I should never have asked to skip ahead of you in line.
I'm sorry.
No, I was wrong to hold you up.
It's my fault.
Can we start over? Yes.
I guess this could have gone worse.
Are you kidding? This was great.
We found out we have more in common than we thought.
We both have crazy moms.
Tonight was a big step for you wacky kids.
I'm glad I was here to see it.
Thanks for inviting us, Scott.
You live here, grandpa.
Yes.
Yes, I do.
You are so getting expelled.
Bad student, bad student! Stop acting childish.
Let me break it down for you.
Girls are icky! Ugh, fine.
I'm just going to give the bracelet to Teddy.
Yeah, you do that.
He has his own bike.
With a bell.
Thank goodness she's gone.
Yeah, great.
What's with you? It's just that it was nice to have someone to look up to me for once.
You know, there was a time when you looked up to me.
I was kind of like your hero.
You mean those first 20 minutes before I really got to know you? Yeah, that was a special time.
But now you just think I'm a clown.
That's not true.
I may joke around, but I've never stopped thinking you're super cool.
Even when you make mistakes, they're totally awesome.
You really think so? Yeah, and you were right when you said I was jealous.

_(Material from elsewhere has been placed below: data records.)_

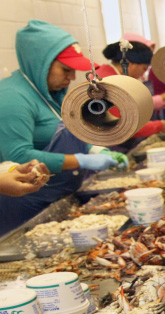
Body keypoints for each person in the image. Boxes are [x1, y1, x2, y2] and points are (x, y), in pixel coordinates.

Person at [0, 20, 126, 235]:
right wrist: (81, 160)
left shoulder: (50, 94)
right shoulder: (12, 98)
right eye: (66, 70)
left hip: (57, 197)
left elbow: (65, 130)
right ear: (39, 63)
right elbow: (19, 155)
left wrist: (92, 148)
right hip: (27, 206)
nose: (71, 78)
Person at [96, 41, 165, 150]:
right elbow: (122, 125)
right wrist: (159, 126)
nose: (143, 74)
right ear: (131, 64)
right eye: (144, 69)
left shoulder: (110, 75)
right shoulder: (108, 82)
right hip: (111, 144)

It was hard seeing you with a new friend.
You're my best bud.
I guess I should tell you that more often.
Thanks, Frankie, I feel a lot better.
Let's watch TV, and I'll turn it on.
(Snaps fingers) Like I said, totally awesome.
(Traditional Hungarian music) Boy, grandpa's really kicking up his heels tonight.
Well, this night had a little bit of everything.
We should go.
Miles, let's go.
Now that was a fun night.
(Speaking Hungarian) What did he just say? I don't know.